The county draws in many tourists as the Bashang Grasslands in the far north of the county is the nearest grasslands to Beijing. The cultivation of a local tourism is part of a broader regional development policy to support tourism as a primary industry in the Chengde area due to the environmentally friendly character of the industry going well with the goal of preserving the Chengde area's pristine environment, especially compared to the pollution problems besetting the rest of Hebei and also Beijing and Tianjin.

The county's primary tourist attraction are the horse ranches in the Datan grassland. Other highlights are the Dahan Palace of Genghis Khan and the Baiyun Ancient Cave. The height of the tourism season is in July and August when there are bonfire festivities filled with ethnic songs and dances, roasted whole lamb, and staged traditional sporting events like wrestling and archery.

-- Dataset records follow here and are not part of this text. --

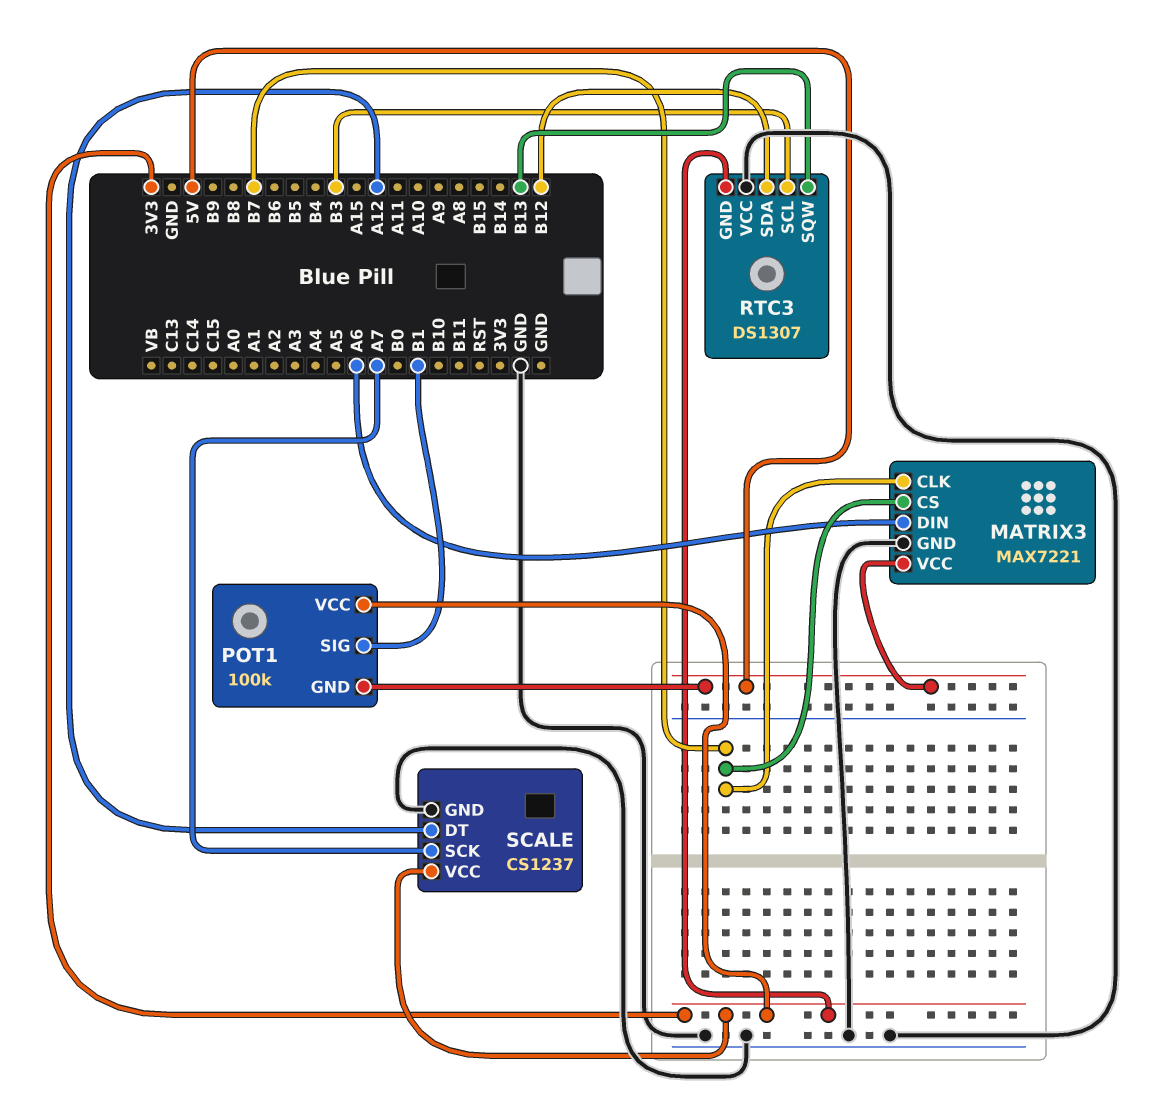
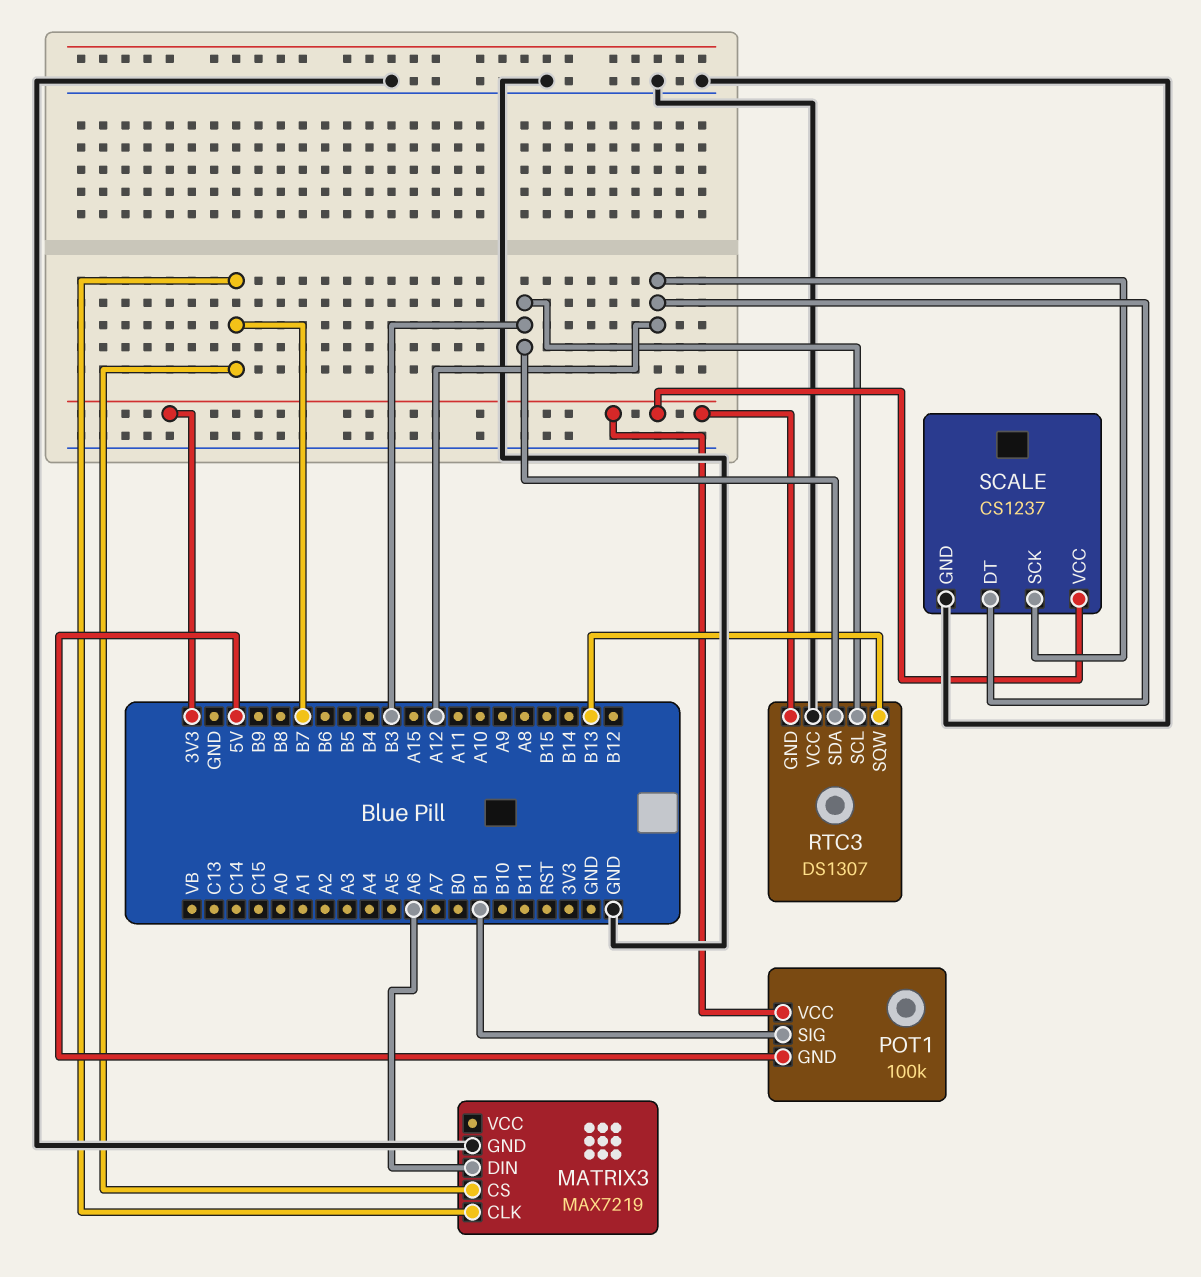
MATRIX3: MAX7221 -> MAX7219
MATRIX3 pin VCC: 5V -> none
RTC3 pin SDA: B12 -> B3
SCALE pin SCK: A7 -> A12

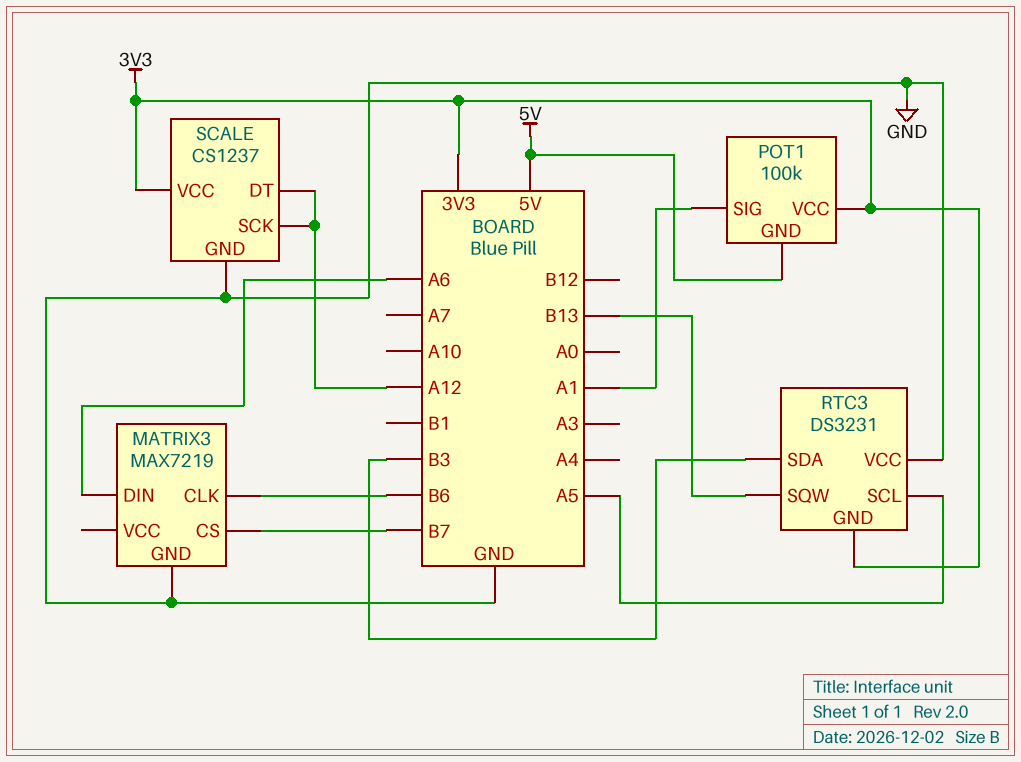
MATRIX3 pin CLK: B7 -> B6
POT1 pin SIG: B1 -> A1
RTC3: DS1307 -> DS3231
RTC3 pin SCL: B3 -> A5

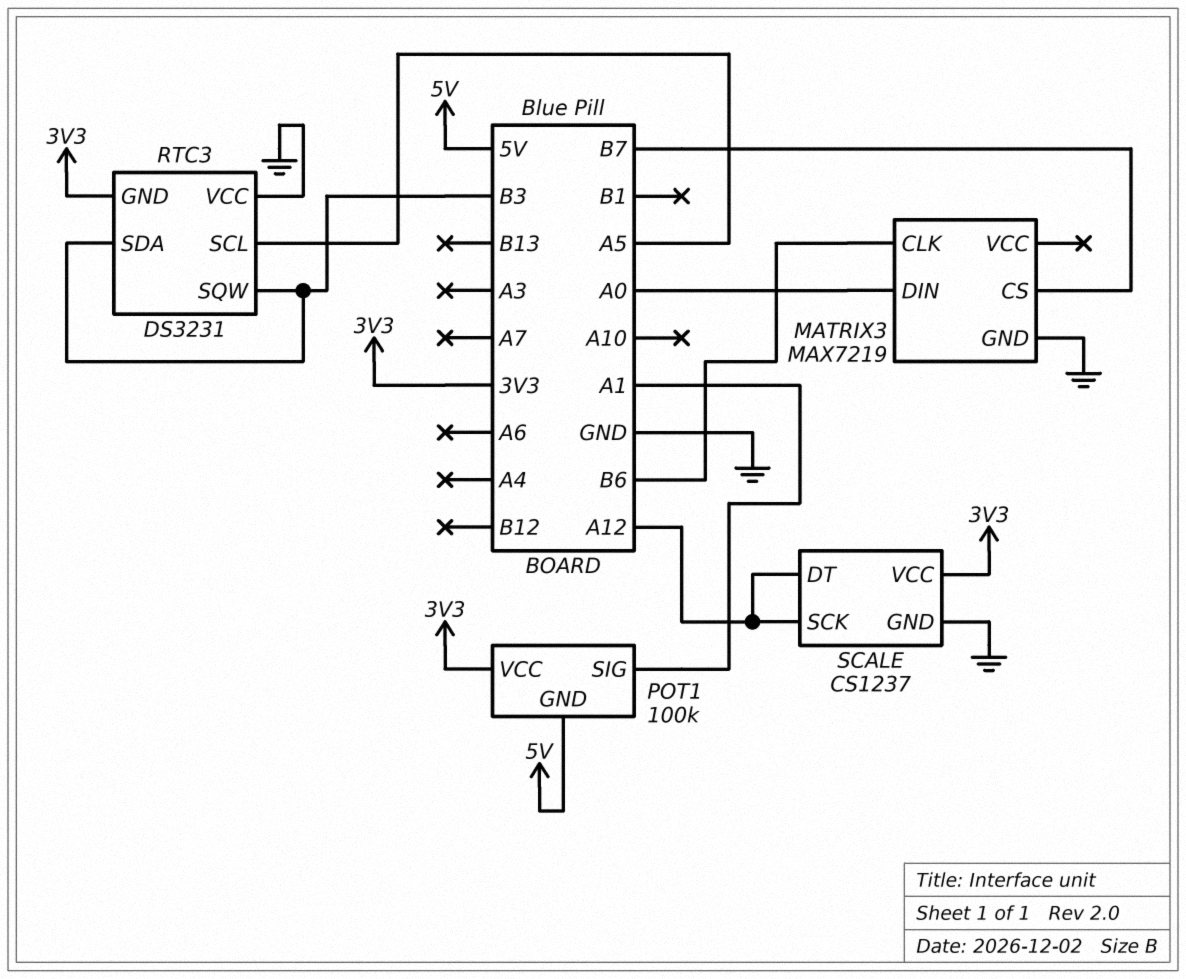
MATRIX3 pin DIN: A6 -> A0
RTC3 pin SQW: B13 -> B3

Significant deposits of molybdenum have been found in Fengning Manchu Autonomous County.

== Culture ==
The Manchu people of Fengning Manchu Autonomous County have a distinct style of papercutting, which is included in China's National Intangible Cultural Heritage List.

==Transport==
Both China National Highway 111 and 112 pass through the county, with the former providing direct access to Beijing. The Zhangjiakou–Chengde Expressway, a segment of the G95 Capital Area Loop Expressway, also runs through the autonomous county.

The autonomous county is served by two railroads: the Duolun–Fengning railway, which runs from Fengning Manchu Autonomous County to Duolun County in Inner Mongolia, and the Tangshan–Baotou railway.